Now, Lucasfilm (and Disney) own the likeness of Carrie Fisher as the character Princess Leia. Just as they own the likeness of Peter Cushing as G-Moff Tarks. They don't call everyone who has ever been in Star Wars to ask their permission every time they make a new action figure or video game.


If they did, "Harrison Ford punches Lucasfilm intern" would be a monthly headline.

And while the rules governing using an actor's likeness in a new film are considerably murkier and generally require the consent of the actor's family or estate, it's entirely possible that Disney will decide to construct a digital homunculus of Princess Leia for Star Wars: Episode IX.

Whether or not bringing a beloved celebrity "back to life" to reprise a role is an honor or a disgrace to their memory is a conversation we've largely avoided having for the past two decades, in favor of just daydreaming about what dead screen icon we may be able to see again by using computers to spit into the faces of both God and time. Humphrey Bogart played the main character an episode of Tales From the Crypt in 1995, nearly 40 years after his death. Sir Laurence Olivier was resurrected by computer wizardry to play the villain in 2004's Sky Captain And The World Of Tomorrow, for reasons no one will ever be able to explain. Marlon Brando didn't let his recent death keep him from appearing in Superman Returns. Dead celebrities show up in commercials with surprising regularity. I don't know if anyone asked Tupac's mother whether she wanted to see a hologram of her son perform at Choachella, but there he was, rapping with Snoop as if he hadn't been murdered in front of the entire world before he was 30.


"I didn't choose thug life ... or this."

But Rogue One has pushed us into some crazy new territory in which technology has allowed a dead man to play a substantial role in a major movie. Vin Diesel reportedly talked with Paul Walker's brothers about having them come back as body doubles for Fast 8 so Walker's character could continue being in the series. That may be obviously gross to some of us right now, but how will we feel in 10 years? I had more than one friend insist that CGI Peter Cushing was the best character in Rogue One. Will we give a shit about respecting Paul Walker's death in 2030, or will we just think it's neat to see him in a new Fast & Furious movie? (Which they absolutely will still be making in 2030, regardless of how many cast members have been replaced by CGI doubles.) How many of us would've been angry if Christopher Nolan had decided to create a sophisticated computer puppet of Heath Ledger to complete his Dark Knight trilogy as he originally envisioned it? Will anybody be upset if Richard Attenborough shows up in Jurassic World 2, or will we all just cheer because John Hammond was a character we liked in a movie we loved?

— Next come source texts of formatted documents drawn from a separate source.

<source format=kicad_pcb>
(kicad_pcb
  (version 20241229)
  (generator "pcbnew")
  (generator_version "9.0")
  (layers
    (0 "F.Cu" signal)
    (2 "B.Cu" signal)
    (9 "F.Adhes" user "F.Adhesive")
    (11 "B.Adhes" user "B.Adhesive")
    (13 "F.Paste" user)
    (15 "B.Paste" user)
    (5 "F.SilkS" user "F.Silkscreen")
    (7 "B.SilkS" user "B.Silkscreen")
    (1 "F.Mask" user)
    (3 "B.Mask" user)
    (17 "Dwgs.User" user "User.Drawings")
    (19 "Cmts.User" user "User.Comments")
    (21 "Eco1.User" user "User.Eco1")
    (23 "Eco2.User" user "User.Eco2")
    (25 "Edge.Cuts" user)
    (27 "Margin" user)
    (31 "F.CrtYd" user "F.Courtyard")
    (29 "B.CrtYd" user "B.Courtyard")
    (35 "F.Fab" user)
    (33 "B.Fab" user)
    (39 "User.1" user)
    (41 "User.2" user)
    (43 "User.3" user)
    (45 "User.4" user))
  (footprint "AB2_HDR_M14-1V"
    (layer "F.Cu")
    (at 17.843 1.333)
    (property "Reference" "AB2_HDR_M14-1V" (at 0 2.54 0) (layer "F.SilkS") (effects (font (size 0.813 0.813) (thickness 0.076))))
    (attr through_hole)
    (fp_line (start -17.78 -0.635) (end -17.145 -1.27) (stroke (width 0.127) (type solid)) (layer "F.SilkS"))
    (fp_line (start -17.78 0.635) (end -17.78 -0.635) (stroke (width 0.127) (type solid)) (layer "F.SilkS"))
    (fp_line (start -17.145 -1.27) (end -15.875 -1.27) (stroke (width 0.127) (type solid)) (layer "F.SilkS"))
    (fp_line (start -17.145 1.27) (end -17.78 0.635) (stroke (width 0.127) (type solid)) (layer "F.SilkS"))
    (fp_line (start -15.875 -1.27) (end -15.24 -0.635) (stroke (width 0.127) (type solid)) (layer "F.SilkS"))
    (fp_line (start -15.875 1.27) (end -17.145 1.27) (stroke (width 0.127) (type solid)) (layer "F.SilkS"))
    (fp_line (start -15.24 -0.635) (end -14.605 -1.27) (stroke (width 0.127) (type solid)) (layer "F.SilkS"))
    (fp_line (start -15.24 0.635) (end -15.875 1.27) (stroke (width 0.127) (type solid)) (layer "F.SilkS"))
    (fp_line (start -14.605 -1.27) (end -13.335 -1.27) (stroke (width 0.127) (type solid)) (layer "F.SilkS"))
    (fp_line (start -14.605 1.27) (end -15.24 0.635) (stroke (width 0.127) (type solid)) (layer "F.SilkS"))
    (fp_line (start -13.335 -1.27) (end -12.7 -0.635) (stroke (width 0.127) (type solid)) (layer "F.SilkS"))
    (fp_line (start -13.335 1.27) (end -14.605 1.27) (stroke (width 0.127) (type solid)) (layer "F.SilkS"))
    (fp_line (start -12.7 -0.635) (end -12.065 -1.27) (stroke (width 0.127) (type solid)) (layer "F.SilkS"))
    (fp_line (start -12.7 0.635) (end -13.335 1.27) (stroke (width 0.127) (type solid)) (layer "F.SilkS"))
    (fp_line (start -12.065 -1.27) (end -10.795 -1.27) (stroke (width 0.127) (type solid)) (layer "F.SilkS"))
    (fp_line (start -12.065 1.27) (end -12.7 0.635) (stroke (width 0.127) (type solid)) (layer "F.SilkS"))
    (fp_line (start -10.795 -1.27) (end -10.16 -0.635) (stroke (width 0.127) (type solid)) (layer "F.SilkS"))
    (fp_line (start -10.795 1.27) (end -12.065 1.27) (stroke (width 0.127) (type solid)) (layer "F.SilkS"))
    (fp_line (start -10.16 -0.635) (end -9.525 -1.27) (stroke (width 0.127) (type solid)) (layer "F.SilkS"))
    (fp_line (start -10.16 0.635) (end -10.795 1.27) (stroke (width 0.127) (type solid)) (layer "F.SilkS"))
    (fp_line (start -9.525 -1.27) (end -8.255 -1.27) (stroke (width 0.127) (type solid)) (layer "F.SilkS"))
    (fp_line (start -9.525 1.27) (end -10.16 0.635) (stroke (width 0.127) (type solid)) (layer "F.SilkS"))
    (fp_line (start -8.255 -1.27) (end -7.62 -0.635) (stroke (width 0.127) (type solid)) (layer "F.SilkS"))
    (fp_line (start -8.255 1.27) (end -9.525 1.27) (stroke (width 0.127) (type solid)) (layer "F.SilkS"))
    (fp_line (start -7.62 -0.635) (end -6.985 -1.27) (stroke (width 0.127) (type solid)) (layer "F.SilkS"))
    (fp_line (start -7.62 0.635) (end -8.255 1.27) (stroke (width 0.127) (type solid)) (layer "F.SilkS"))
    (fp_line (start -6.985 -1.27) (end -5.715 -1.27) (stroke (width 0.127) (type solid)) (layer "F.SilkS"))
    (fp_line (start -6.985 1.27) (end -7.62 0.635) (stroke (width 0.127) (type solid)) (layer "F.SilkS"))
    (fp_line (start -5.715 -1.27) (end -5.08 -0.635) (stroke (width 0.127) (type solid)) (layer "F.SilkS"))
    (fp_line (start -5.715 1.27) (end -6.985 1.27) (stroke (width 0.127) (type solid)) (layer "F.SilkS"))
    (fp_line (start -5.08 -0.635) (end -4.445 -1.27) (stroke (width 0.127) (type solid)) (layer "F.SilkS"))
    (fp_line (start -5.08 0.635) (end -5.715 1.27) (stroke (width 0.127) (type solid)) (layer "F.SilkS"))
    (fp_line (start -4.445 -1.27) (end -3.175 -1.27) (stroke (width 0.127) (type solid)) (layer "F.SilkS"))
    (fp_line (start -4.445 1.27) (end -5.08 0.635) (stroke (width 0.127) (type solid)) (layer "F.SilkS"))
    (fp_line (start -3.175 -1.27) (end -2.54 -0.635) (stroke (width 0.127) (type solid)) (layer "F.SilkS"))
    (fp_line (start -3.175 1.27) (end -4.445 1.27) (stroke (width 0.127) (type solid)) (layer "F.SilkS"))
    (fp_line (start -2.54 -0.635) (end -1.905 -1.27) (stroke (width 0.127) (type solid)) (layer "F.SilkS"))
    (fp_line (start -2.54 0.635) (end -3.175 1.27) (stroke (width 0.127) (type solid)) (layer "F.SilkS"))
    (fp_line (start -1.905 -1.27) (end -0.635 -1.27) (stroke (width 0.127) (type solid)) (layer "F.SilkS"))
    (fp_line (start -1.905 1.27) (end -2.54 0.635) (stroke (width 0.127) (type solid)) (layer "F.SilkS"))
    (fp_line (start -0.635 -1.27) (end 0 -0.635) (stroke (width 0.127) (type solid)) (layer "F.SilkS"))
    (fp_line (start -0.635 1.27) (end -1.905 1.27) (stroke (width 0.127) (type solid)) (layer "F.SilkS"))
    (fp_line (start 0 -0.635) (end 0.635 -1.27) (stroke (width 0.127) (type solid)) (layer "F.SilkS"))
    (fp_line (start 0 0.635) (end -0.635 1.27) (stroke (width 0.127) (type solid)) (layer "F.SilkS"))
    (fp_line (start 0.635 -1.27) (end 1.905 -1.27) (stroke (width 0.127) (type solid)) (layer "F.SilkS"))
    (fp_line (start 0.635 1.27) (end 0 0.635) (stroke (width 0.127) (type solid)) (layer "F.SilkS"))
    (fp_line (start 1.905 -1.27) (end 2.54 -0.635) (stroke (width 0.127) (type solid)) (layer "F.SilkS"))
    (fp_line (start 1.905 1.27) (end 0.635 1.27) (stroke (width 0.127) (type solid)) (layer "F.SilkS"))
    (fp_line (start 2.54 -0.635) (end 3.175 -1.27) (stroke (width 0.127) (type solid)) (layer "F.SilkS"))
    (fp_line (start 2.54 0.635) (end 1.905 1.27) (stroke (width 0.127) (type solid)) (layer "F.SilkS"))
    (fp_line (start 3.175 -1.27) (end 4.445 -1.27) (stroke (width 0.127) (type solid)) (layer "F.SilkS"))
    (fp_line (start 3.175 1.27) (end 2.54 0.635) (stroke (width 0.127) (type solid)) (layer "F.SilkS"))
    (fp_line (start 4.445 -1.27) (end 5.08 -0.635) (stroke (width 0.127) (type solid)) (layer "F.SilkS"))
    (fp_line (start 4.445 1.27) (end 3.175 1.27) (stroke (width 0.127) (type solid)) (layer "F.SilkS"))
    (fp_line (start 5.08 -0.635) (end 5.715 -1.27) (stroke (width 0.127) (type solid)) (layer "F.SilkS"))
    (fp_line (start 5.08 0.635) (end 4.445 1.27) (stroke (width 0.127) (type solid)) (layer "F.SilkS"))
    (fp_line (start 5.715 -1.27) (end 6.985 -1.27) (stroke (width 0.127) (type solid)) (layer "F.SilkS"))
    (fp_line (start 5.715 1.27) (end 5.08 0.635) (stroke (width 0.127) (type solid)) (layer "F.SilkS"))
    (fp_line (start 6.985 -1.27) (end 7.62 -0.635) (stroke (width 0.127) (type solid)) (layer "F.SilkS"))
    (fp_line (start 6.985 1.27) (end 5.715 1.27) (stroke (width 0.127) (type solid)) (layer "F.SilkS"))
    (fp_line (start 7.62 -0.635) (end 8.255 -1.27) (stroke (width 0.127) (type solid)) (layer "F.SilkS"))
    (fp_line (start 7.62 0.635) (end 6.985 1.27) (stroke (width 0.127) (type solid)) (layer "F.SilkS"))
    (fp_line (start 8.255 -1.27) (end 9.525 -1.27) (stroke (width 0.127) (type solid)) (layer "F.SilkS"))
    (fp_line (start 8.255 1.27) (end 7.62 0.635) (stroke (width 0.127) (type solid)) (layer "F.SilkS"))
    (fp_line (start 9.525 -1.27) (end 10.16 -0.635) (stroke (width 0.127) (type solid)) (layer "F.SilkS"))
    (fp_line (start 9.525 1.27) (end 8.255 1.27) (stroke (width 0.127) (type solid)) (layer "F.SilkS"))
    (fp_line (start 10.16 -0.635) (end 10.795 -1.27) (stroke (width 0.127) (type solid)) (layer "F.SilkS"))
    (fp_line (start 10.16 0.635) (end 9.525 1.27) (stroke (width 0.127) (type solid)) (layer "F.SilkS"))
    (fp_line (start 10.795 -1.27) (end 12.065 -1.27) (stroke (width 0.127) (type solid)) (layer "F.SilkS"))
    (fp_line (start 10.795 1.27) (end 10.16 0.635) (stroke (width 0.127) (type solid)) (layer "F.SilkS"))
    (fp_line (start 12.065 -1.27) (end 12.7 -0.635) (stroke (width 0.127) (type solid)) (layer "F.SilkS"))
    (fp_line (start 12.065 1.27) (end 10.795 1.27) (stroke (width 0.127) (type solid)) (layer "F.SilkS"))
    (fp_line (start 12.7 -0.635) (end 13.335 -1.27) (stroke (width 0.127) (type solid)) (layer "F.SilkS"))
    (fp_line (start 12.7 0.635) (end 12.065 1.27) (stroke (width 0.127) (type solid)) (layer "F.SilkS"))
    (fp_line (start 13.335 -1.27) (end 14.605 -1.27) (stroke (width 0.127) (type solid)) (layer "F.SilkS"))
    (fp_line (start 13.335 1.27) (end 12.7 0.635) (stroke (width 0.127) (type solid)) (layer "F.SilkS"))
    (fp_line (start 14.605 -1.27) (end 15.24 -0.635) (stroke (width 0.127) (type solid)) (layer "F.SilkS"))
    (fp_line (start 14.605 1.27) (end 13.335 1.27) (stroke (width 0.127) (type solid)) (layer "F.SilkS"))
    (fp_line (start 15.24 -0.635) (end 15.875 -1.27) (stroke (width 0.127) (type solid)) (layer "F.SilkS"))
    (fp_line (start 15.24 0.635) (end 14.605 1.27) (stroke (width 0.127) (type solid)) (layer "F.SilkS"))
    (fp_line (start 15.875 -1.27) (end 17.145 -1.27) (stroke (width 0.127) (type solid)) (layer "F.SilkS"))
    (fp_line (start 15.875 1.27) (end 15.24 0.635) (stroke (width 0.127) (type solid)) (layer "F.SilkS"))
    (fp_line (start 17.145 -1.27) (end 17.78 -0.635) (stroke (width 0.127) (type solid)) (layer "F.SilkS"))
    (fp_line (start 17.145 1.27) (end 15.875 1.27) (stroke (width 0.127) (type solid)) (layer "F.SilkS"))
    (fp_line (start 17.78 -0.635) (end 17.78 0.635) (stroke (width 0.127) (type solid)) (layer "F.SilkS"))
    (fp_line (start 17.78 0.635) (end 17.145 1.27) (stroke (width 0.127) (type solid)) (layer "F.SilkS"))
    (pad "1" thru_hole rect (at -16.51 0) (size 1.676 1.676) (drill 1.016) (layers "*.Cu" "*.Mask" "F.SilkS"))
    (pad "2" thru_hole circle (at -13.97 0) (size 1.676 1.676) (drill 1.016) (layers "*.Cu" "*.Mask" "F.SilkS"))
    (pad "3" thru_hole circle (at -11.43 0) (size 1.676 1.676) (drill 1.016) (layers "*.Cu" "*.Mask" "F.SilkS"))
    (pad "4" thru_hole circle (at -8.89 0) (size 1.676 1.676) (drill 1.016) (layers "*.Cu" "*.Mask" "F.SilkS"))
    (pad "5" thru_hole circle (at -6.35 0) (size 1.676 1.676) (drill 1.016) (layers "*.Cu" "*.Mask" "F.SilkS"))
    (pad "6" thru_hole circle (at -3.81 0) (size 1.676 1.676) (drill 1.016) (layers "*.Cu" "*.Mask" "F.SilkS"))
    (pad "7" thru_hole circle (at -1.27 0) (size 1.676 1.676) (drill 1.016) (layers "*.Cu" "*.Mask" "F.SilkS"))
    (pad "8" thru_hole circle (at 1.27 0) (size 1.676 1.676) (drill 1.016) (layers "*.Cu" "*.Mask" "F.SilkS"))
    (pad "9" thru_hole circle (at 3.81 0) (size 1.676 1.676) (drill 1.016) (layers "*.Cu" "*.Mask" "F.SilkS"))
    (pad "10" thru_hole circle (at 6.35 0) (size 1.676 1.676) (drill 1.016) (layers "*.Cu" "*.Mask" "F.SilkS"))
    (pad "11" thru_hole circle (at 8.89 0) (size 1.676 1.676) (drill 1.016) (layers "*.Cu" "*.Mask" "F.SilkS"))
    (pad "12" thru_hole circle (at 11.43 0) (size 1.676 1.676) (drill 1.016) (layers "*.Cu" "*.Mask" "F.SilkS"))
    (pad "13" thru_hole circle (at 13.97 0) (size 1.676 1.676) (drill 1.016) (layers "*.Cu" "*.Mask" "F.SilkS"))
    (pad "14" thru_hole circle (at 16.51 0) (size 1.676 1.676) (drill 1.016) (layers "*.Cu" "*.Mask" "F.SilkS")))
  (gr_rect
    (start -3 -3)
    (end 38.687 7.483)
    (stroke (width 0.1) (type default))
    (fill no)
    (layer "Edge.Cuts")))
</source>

To that end, how many of us, given the choice, would prefer Disney use a CGI Carrie Fisher to complete Princess Leia's role in Episode IX, rather than abruptly write her out of the story? Would that be exploitation or a tribute? Does it depend on the role, or is time the only distinction? It seems that we as a society are going to have to come up with an answer to that question in the very near future, because Hollywood has never been good about policing itself in that regard. They'll keep giving us things as long as we keep clapping for them, and if we clap for Peter Cushing's ghost being trotted out for another Star Wars, we may find ourselves doing the same for Carrie Fisher.

Rest in peace, Miss Fisher. You led an incredible life, and we're lucky that you shared so much of it with us.

Dear Star Wars: Please Let Carrie Fisher Rest in Peace
Lucasfilm

Carrie Fisher 1956 - 2016: Drowned in moonlight, strangled by her own bra.